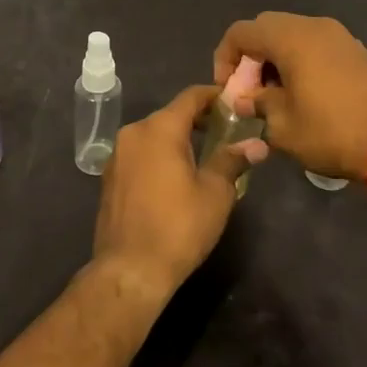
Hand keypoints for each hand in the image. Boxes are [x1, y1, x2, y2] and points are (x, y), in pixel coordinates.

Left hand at [92, 84, 267, 298]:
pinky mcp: (110, 177)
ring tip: (203, 156)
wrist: (129, 270)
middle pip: (171, 115)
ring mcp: (117, 155)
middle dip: (198, 120)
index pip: (190, 96)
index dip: (214, 96)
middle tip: (225, 133)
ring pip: (153, 135)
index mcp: (160, 128)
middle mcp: (134, 132)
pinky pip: (140, 154)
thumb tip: (257, 143)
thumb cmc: (178, 227)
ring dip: (177, 139)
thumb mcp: (215, 193)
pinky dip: (159, 156)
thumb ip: (232, 160)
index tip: (233, 104)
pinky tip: (175, 177)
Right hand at [213, 13, 366, 179]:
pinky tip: (304, 95)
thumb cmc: (332, 131)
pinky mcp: (356, 51)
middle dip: (251, 58)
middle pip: (267, 28)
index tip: (228, 90)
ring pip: (292, 36)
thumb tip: (244, 99)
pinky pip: (315, 46)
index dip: (225, 58)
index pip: (241, 32)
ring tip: (275, 97)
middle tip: (250, 92)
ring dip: (276, 60)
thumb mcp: (282, 126)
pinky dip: (300, 62)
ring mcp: (339, 36)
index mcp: (290, 37)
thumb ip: (257, 105)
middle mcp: (314, 26)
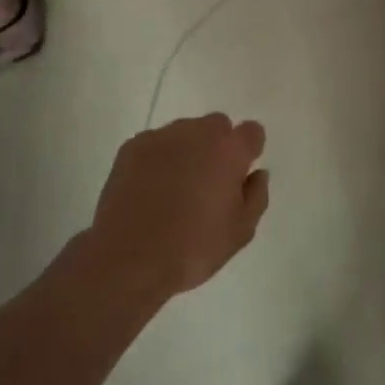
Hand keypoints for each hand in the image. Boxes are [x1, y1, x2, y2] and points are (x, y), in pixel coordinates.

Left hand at [86, 113, 269, 303]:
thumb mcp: (240, 232)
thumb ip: (256, 196)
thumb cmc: (192, 248)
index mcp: (229, 150)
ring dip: (187, 150)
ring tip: (175, 188)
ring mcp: (162, 136)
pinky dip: (159, 159)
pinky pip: (156, 143)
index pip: (252, 131)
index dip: (249, 151)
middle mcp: (198, 133)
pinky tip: (150, 190)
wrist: (128, 259)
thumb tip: (257, 174)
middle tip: (208, 182)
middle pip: (217, 125)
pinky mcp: (132, 146)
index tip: (240, 174)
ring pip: (185, 132)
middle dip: (218, 146)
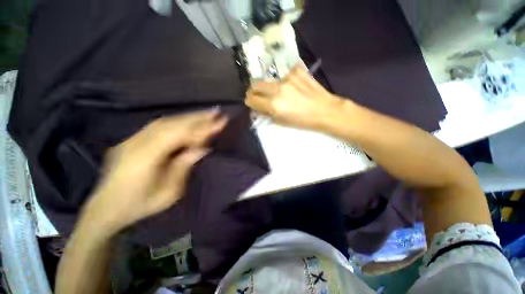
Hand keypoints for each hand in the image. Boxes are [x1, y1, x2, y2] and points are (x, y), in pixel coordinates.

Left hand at [80, 110, 227, 237]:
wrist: (108, 205)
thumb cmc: (138, 205)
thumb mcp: (166, 195)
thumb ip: (182, 168)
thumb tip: (199, 149)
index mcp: (148, 156)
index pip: (179, 134)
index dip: (200, 127)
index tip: (220, 122)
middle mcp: (140, 140)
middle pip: (171, 123)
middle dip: (195, 117)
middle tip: (217, 113)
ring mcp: (133, 138)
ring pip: (162, 122)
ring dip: (184, 118)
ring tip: (203, 116)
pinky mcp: (130, 139)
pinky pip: (154, 126)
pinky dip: (171, 123)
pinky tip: (181, 123)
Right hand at [245, 64, 343, 130]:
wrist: (326, 110)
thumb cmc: (305, 121)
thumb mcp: (283, 121)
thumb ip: (268, 113)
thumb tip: (259, 106)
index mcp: (274, 104)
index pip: (251, 99)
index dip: (250, 101)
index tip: (253, 101)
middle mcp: (277, 89)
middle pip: (256, 84)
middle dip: (255, 90)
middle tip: (260, 94)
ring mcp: (287, 78)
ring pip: (271, 79)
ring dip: (273, 85)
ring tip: (285, 91)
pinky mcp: (296, 71)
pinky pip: (285, 74)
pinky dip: (288, 80)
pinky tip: (296, 86)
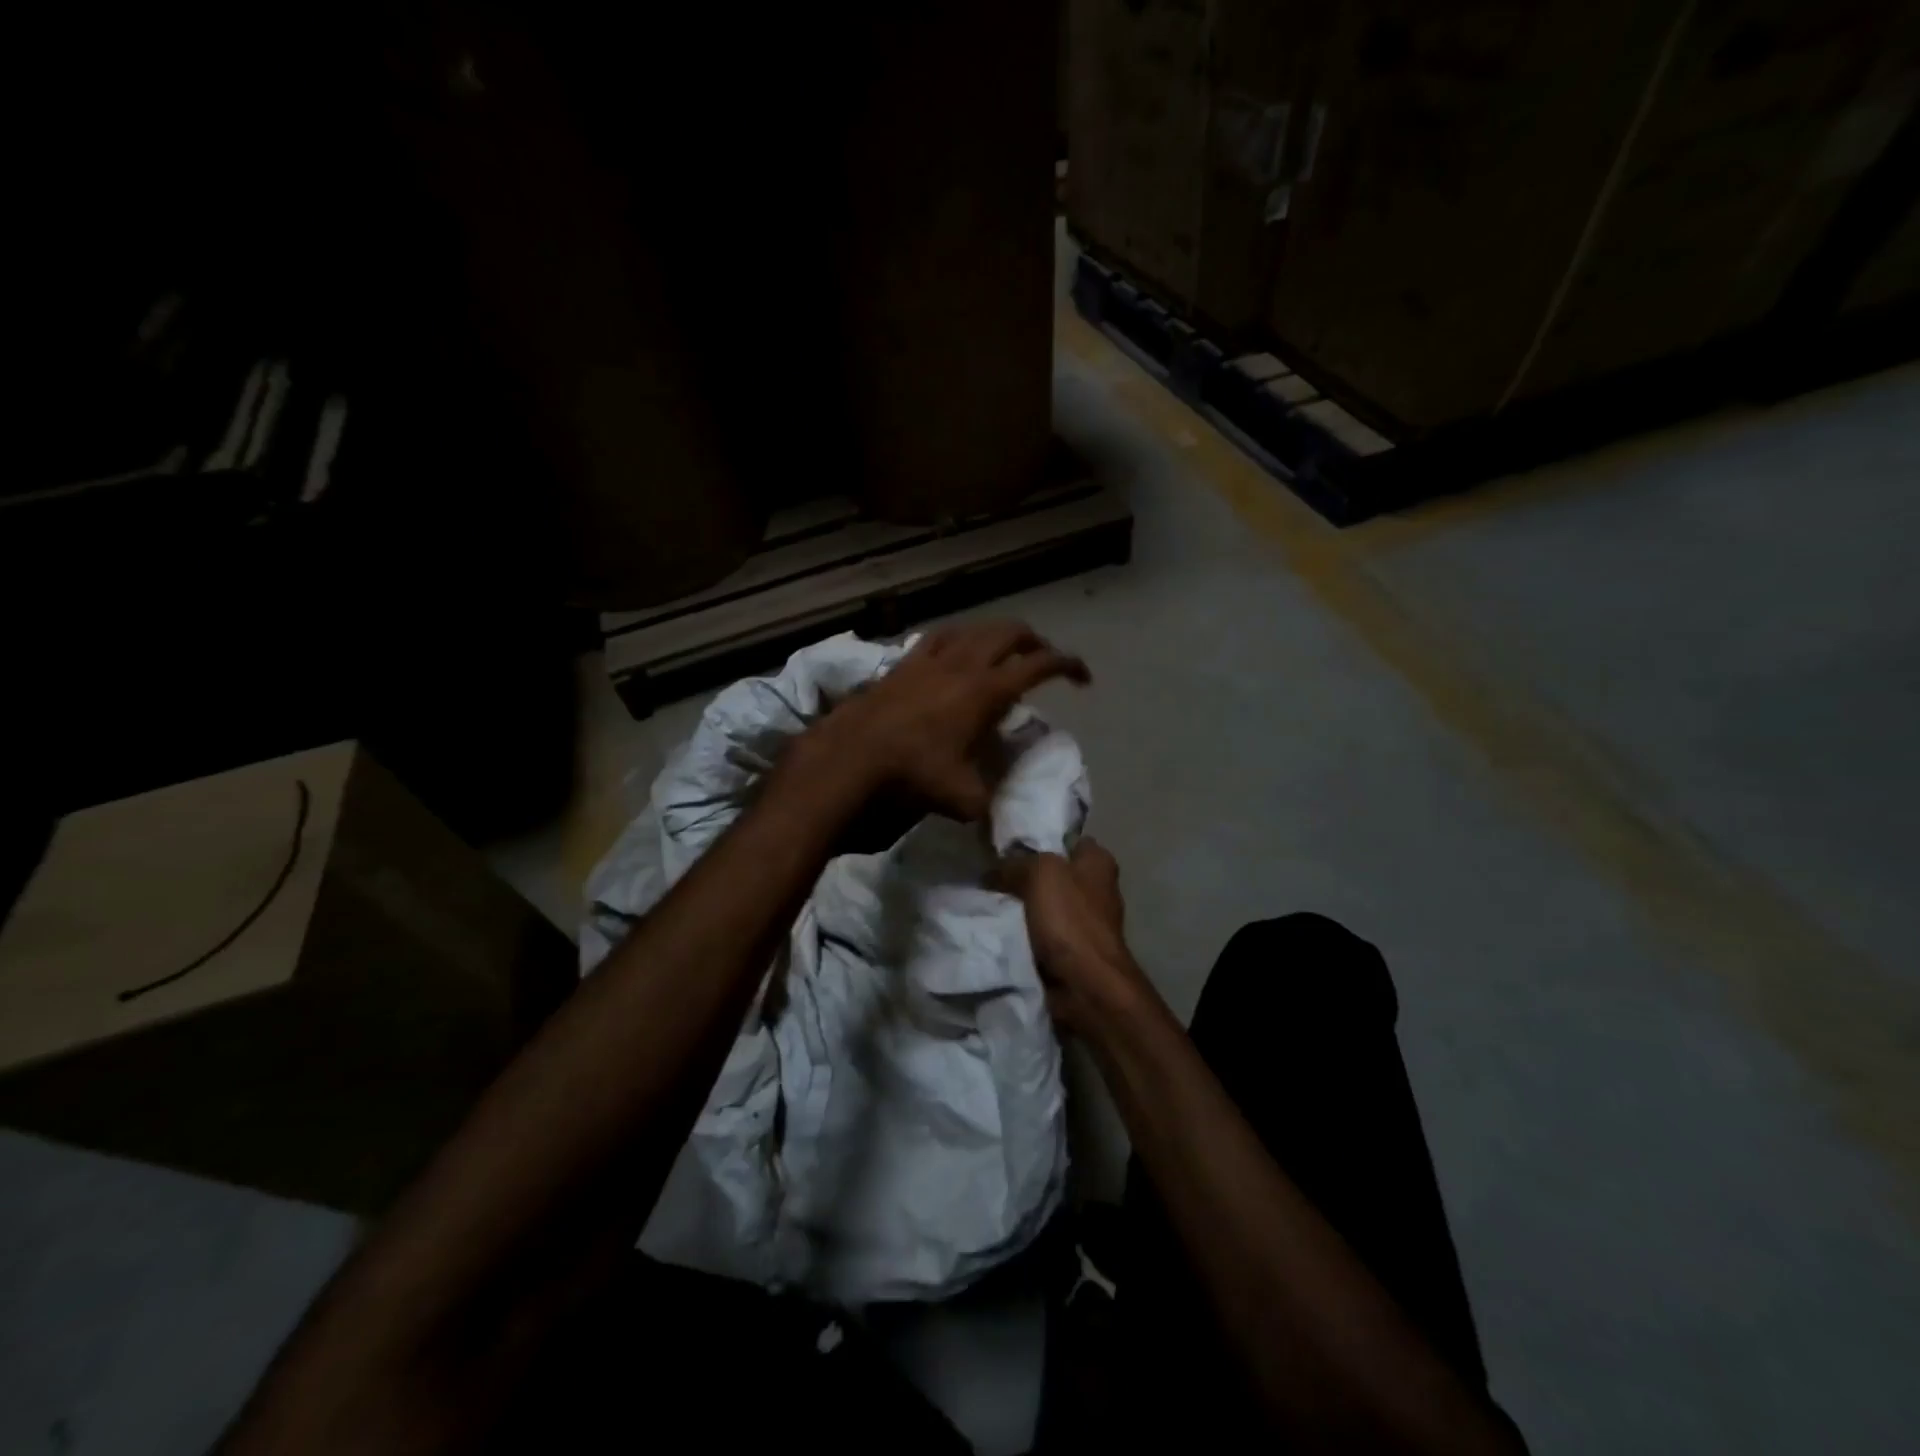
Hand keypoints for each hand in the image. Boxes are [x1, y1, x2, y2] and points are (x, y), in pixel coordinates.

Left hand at [811, 621, 1089, 823]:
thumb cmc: (912, 774)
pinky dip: (957, 639)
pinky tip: (953, 652)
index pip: (1039, 665)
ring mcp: (931, 658)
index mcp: (986, 691)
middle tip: (1043, 662)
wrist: (851, 756)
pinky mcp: (904, 661)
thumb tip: (997, 811)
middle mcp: (964, 664)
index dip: (1068, 665)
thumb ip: (988, 802)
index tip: (1082, 678)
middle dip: (1035, 642)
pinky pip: (938, 637)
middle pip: (1010, 633)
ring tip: (1002, 654)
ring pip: (975, 629)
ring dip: (997, 636)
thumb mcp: (960, 798)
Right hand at [1001, 838, 1158, 1032]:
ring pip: (1046, 905)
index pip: (1068, 839)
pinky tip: (1001, 931)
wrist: (1085, 984)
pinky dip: (1026, 934)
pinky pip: (1043, 933)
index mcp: (1098, 862)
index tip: (1008, 846)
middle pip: (1053, 873)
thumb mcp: (1040, 873)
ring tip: (989, 904)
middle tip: (992, 876)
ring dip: (1023, 908)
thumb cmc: (1070, 919)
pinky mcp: (1075, 950)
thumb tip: (994, 870)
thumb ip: (1017, 863)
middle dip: (1025, 876)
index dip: (1040, 840)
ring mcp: (1087, 922)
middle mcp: (1097, 888)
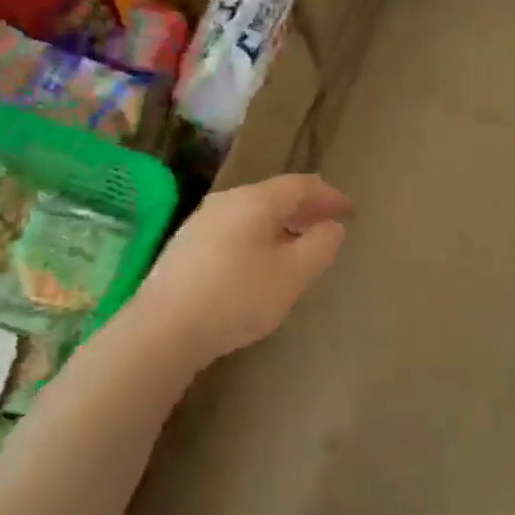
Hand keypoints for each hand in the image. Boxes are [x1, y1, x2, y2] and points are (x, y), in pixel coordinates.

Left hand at [135, 175, 351, 365]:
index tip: (351, 210)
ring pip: (253, 213)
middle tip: (330, 224)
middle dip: (306, 208)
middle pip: (275, 195)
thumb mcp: (293, 275)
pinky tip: (262, 261)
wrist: (163, 329)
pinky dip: (260, 236)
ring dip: (282, 223)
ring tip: (300, 244)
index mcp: (255, 201)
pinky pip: (235, 229)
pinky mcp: (186, 246)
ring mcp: (202, 222)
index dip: (330, 196)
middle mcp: (227, 201)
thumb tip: (332, 226)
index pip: (301, 186)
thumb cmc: (237, 297)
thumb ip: (320, 246)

» **WHAT IS BEING ASKED**:
Take the entries above and copy exactly the lines starting at the one with "wrist: (108, 205)" and ending at the one with "pinky dip: (1026, 934)"; nothing outside that span, and no pictures.

» **YOUR SOLUTION**:
wrist: (108, 205)
thumb cmc: (138, 205)
thumb mcp: (166, 195)
thumb ip: (182, 168)
thumb tip: (199, 149)
index mcp: (148, 156)
index pip: (179, 134)
index dip: (200, 127)
index tip: (220, 122)
middle mcp: (140, 140)
middle pip: (171, 123)
middle dip: (195, 117)
middle tip: (217, 113)
ring mcp: (133, 138)
ring pip: (162, 122)
ring dip: (184, 118)
ring tip: (203, 116)
pinky mcp: (130, 139)
pinky pip: (154, 126)
pinky dip: (171, 123)
pinky tip: (181, 123)
Right hand at [245, 64, 343, 130]:
wrist: (326, 110)
thumb cmc: (305, 121)
thumb mcp: (283, 121)
thumb ip: (268, 113)
thumb tip: (259, 106)
index mcp: (274, 104)
index pip: (251, 99)
index dip: (250, 101)
index tip: (253, 101)
middle mcp: (277, 89)
middle pip: (256, 84)
middle dip: (255, 90)
middle tip: (260, 94)
ring mcp: (287, 78)
ring pip: (271, 79)
ring dip: (273, 85)
ring tip: (285, 91)
pinky mcp: (296, 71)
pinky pip: (285, 74)
pinky dip: (288, 80)
pinky tip: (296, 86)
Hand keypoints for each hand in the image. Boxes are [x1, y1, x2, y2] and points are (x, y), in pixel coordinates.

Left hand at [811, 621, 1089, 823]:
thumb cmc: (912, 774)
pinky dip: (957, 639)
pinky tip: (953, 652)
index pip: (1039, 665)
ring mcp: (931, 658)
index mcp: (986, 691)
middle tip: (1043, 662)
wrist: (851, 756)
pinky mcp: (904, 661)
thumb tip: (997, 811)
middle mcp: (964, 664)
index dip: (1068, 665)
thumb ip: (988, 802)
index tip: (1082, 678)
middle dip: (1035, 642)
pinky pip: (938, 637)
middle pip: (1010, 633)
ring tip: (1002, 654)
ring pip: (975, 629)
ring dip: (997, 636)
thumb mcp: (960, 798)
Right hand at [1001, 838, 1158, 1032]:
ring pip: (1046, 905)
index pip: (1068, 839)
pinky tip: (1001, 931)
wrist: (1085, 984)
pinky dip: (1026, 934)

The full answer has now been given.